Look at the examples of some other countries. In Australia, since 1979, the Attorney-General has been required to consult with the Attorneys-General of the states and territories of Australia about appointments to the court. In India, a judge is appointed to the supreme court by the president on the recommendation of the collegium, a closed group of the Chief Justice of India, the four most senior judges. In the United Kingdom, a selection commission is to be formed when vacancies arise. Similarly, Israel has a judicial selection committee. And how about Norway, a country whose citizens were invited by our current president to emigrate to the US--there, applicants’ qualifications are assessed by the Judicial Appointments Board, which is composed of three judges, one lawyer, one legal professional employed by the Civil Service and two public representatives.

▶ Goals
1/ From the passage on judicial appointments, extract everything from "Look at the" down to "two public representatives.".
2/ Extend the passage on how other countries appoint judges, picking up after its final sentence.

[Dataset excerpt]
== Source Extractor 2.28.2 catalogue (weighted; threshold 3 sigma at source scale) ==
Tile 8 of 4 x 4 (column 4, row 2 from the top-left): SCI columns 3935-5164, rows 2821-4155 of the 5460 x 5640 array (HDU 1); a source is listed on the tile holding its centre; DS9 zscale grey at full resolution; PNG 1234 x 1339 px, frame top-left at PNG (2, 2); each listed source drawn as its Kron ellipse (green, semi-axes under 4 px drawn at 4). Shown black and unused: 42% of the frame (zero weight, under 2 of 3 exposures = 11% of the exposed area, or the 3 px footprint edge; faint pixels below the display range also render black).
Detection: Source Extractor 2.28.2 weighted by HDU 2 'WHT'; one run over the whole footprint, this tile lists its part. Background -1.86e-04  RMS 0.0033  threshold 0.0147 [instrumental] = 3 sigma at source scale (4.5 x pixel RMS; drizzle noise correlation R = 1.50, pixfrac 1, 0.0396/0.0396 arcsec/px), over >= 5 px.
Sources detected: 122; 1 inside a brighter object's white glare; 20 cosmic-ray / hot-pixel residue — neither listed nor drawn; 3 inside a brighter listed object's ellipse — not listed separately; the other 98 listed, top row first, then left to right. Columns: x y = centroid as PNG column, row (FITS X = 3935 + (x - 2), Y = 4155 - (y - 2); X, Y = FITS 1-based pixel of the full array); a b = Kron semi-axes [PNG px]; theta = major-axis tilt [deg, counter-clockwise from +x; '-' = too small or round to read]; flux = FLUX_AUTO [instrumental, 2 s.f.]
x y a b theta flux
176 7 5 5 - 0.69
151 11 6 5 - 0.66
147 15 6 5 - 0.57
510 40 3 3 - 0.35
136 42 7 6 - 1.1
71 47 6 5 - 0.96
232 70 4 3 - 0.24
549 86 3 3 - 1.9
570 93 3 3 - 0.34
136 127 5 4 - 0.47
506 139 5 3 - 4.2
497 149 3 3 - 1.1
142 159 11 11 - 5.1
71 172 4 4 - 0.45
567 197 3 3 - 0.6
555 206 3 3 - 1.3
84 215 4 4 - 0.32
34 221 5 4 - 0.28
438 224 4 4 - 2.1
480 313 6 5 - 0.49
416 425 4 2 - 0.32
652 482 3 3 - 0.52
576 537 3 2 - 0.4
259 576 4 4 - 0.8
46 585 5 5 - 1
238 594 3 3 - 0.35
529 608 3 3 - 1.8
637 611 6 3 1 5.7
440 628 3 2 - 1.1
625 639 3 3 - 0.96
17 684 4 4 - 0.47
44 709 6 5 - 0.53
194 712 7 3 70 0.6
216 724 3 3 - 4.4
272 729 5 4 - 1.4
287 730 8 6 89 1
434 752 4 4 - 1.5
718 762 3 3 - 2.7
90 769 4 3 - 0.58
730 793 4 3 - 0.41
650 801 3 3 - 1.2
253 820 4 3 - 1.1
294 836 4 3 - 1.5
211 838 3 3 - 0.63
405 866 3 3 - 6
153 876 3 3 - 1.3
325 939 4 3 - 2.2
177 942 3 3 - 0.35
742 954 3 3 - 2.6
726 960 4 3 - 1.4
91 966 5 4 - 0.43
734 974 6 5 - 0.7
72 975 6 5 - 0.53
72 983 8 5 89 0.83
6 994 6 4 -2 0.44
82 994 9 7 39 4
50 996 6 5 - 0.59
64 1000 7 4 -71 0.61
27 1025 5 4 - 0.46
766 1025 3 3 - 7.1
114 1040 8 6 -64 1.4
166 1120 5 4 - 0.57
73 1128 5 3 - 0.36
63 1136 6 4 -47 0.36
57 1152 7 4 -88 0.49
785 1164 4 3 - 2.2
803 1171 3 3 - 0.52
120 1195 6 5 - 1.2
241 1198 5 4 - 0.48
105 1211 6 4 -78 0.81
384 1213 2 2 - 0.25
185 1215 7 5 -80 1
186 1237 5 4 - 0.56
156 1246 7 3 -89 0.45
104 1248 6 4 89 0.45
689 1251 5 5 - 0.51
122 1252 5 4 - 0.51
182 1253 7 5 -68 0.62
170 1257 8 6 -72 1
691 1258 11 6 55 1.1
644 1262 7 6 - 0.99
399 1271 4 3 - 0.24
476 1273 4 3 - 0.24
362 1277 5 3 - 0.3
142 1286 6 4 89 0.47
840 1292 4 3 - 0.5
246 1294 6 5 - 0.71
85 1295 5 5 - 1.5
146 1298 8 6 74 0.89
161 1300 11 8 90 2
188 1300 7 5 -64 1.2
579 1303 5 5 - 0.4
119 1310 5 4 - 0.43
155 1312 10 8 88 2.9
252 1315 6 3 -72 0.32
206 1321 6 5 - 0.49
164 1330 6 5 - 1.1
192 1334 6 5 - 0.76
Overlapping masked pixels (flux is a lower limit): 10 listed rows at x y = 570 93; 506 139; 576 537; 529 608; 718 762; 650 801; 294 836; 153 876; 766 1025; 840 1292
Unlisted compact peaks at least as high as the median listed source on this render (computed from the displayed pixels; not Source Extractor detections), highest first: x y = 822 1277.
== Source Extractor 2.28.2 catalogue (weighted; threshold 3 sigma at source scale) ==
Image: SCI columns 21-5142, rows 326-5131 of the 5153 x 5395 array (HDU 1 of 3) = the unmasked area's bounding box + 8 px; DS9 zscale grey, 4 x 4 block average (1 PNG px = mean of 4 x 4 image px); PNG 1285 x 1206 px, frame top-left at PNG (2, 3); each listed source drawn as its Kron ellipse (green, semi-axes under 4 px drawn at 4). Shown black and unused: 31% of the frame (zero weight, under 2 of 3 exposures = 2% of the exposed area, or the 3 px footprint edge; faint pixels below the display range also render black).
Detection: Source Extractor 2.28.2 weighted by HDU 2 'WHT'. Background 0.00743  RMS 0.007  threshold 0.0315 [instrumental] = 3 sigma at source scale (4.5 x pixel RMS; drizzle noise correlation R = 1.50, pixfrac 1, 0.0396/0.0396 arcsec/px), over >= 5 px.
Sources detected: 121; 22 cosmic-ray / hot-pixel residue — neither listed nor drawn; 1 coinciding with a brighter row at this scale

▶ Answer list
1/
Look at the examples of some other countries. In Australia, since 1979, the Attorney-General has been required to consult with the Attorneys-General of the states and territories of Australia about appointments to the court. In India, a judge is appointed to the supreme court by the president on the recommendation of the collegium, a closed group of the Chief Justice of India, the four most senior judges. In the United Kingdom, a selection commission is to be formed when vacancies arise. Similarly, Israel has a judicial selection committee. And how about Norway, a country whose citizens were invited by our current president to emigrate to the US--there, applicants’ qualifications are assessed by the Judicial Appointments Board, which is composed of three judges, one lawyer, one legal professional employed by the Civil Service and two public representatives.

2/
While our Constitution is clear that the president nominates and the Senate advises and consents, there is room for some modification to this process. Nothing in the constitutional language precludes us from creating a commission made up of prominent lawyers, judges, and private citizens. Such a commission could consider the qualifications and backgrounds of potential nominees, and not focus solely on whether they meet some sort of political test, based on whichever party is in power when a justice resigns or dies. The president wouldn’t be required to pick someone that such a commission approves, but it would be politically difficult to do so.

Furthermore, as I mentioned in my last post, our Court is often made up of individuals who are blinded by their personal educational constraints (Harvard or Yale), economic privilege, and personal or political bias. So why not have a judicial commission look into whether these nominees have made some type of public service contribution beyond mere corporate law and comfortable spots on appeals courts?

Here is another proposal: an age limit on justices. Australia, Japan, UK, Norway, and Israel are among the countries that mandate retirement at age 70, while in Brazil and Canada the age is 75. Why am I proposing this when two of the more liberal Supreme Court justices are over 80? Well, my assumption is that if we had such a requirement it wouldn’t take effect for some time. Limiting justices' time on the bench would make the nomination process more regular and standardized, while removing the gigantic political stakes of fighting over justices who figure to participate in decisions that will influence two generations of Americans.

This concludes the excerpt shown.